= Directions =
Your answer should repeat exactly the line containing "will be printed" and all lines after it through the end of the material below, with no other text.

· · · · · · ·

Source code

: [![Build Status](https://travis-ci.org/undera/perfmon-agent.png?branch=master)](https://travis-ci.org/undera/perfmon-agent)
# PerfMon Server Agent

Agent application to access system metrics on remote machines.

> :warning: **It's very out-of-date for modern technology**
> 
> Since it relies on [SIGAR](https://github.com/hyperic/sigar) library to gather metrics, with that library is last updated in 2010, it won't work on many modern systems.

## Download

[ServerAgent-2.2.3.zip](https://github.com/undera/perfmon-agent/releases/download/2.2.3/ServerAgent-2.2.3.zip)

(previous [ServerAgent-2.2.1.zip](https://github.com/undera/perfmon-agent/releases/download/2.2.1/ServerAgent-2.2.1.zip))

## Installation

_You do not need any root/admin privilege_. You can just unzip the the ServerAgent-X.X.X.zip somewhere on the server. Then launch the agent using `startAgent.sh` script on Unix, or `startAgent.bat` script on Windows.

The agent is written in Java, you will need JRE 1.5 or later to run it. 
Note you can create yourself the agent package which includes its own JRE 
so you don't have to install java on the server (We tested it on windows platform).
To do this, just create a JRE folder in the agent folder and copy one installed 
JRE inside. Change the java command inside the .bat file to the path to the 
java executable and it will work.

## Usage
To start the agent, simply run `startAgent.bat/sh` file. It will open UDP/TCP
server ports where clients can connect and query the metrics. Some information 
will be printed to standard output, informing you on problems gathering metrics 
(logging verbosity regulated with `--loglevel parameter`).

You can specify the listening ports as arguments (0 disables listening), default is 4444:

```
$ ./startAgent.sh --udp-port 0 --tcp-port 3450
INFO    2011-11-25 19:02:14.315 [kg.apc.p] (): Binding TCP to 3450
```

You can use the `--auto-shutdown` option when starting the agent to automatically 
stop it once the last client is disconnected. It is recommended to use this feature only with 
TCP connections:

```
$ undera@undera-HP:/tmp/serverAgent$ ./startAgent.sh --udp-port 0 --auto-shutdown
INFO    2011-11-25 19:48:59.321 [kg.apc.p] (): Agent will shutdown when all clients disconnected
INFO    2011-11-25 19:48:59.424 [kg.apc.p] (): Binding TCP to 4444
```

· · · · · · ·

= The answer =
will be printed to standard output, informing you on problems gathering metrics 
(logging verbosity regulated with `--loglevel parameter`).

You can specify the listening ports as arguments (0 disables listening), default is 4444:

```
$ ./startAgent.sh --udp-port 0 --tcp-port 3450
INFO    2011-11-25 19:02:14.315 [kg.apc.p] (): Binding TCP to 3450
```

You can use the `--auto-shutdown` option when starting the agent to automatically 
stop it once the last client is disconnected. It is recommended to use this feature only with 
TCP connections:

```
$ undera@undera-HP:/tmp/serverAgent$ ./startAgent.sh --udp-port 0 --auto-shutdown
INFO    2011-11-25 19:48:59.321 [kg.apc.p] (): Agent will shutdown when all clients disconnected
INFO    2011-11-25 19:48:59.424 [kg.apc.p] (): Binding TCP to 4444
```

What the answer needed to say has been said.